BEGIN

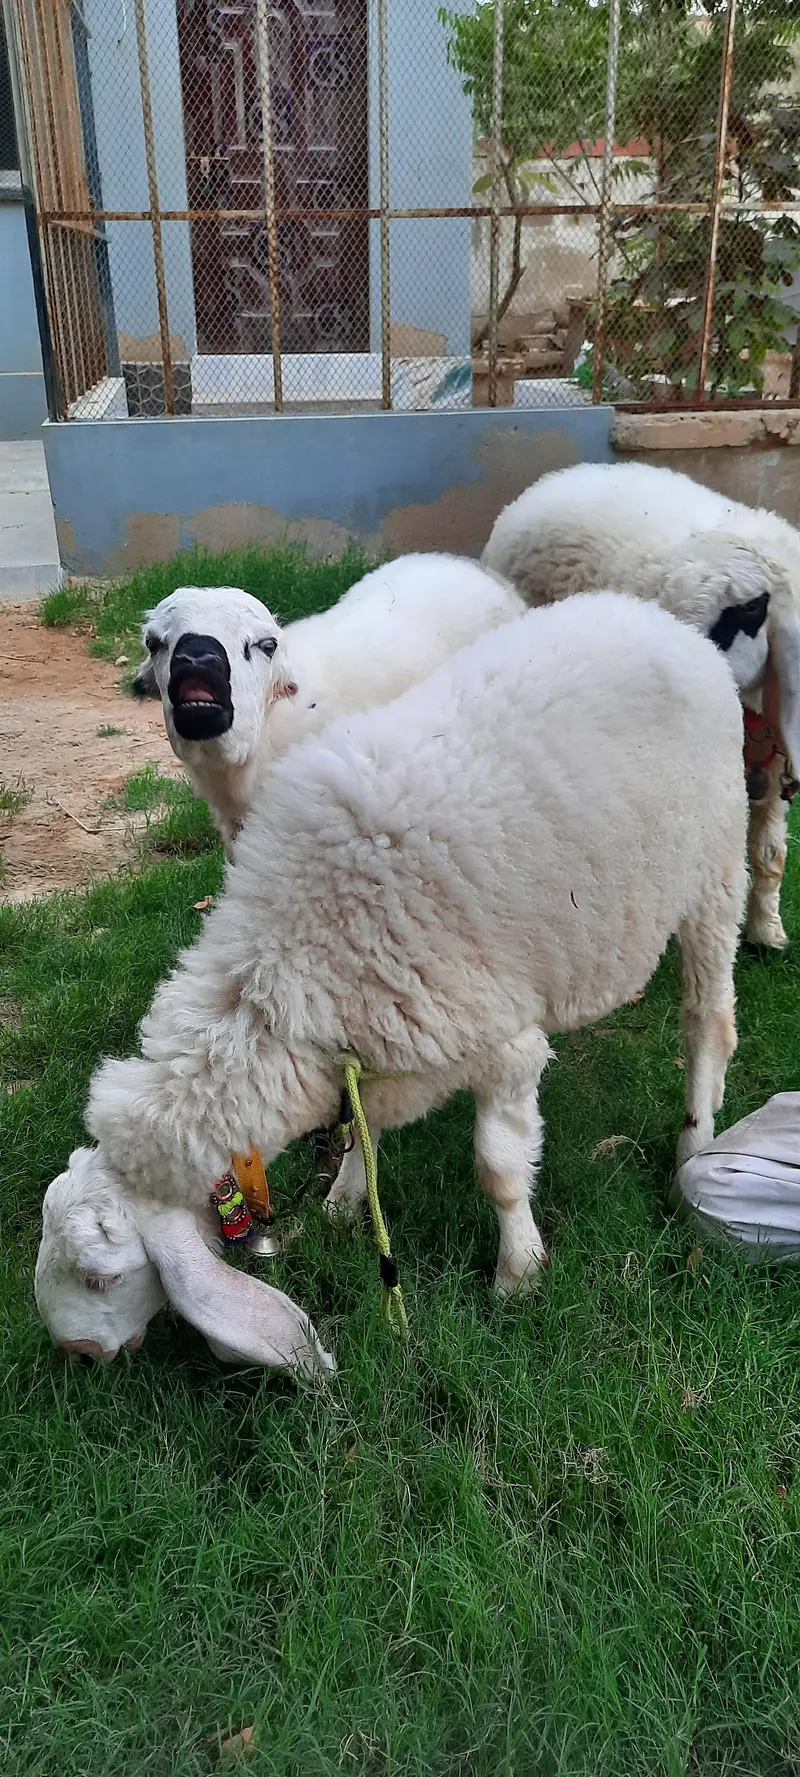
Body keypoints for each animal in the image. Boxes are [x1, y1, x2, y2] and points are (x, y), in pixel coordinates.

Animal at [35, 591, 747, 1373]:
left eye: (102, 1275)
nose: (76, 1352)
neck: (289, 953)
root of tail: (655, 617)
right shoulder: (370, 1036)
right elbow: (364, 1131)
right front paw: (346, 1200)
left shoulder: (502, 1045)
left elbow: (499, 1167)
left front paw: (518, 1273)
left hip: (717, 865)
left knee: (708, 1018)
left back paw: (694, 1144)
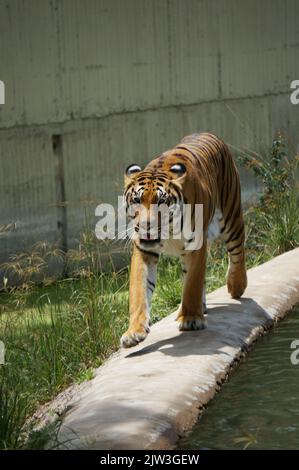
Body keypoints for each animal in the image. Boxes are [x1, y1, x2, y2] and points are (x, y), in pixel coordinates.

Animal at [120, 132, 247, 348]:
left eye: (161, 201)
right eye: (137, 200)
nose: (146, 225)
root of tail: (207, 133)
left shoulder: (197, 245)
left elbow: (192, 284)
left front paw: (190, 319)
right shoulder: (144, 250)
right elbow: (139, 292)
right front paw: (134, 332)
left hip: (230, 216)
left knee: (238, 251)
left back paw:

END

To do ▸ Except for the pictures, give all the material above again verbatim.

Completed task ▸
Body keypoints for each animal in the image. Boxes are [x1, y1, x2, y2] and points are (x, y), in pixel coordinates.

Animal at [35, 591, 747, 1373]:
left eye: (102, 1275)
nose: (76, 1352)
neck: (289, 953)
root of tail: (655, 617)
right shoulder: (370, 1036)
right elbow: (364, 1131)
right front paw: (346, 1200)
left shoulder: (502, 1045)
left elbow: (499, 1167)
left front paw: (518, 1273)
left hip: (717, 865)
left knee: (708, 1018)
left back paw: (694, 1144)
Body keypoints for each animal in the image. Boxes are [x1, y1, x2, y2] and points are (x, y), in pixel coordinates.

Animal at [120, 132, 247, 348]:
left eye: (161, 201)
right eye: (137, 200)
nose: (146, 225)
root of tail: (207, 133)
left shoulder: (197, 245)
left elbow: (192, 284)
left front paw: (190, 319)
right shoulder: (144, 250)
right elbow: (139, 292)
right front paw: (134, 332)
left hip: (230, 216)
left knee: (238, 251)
left back paw:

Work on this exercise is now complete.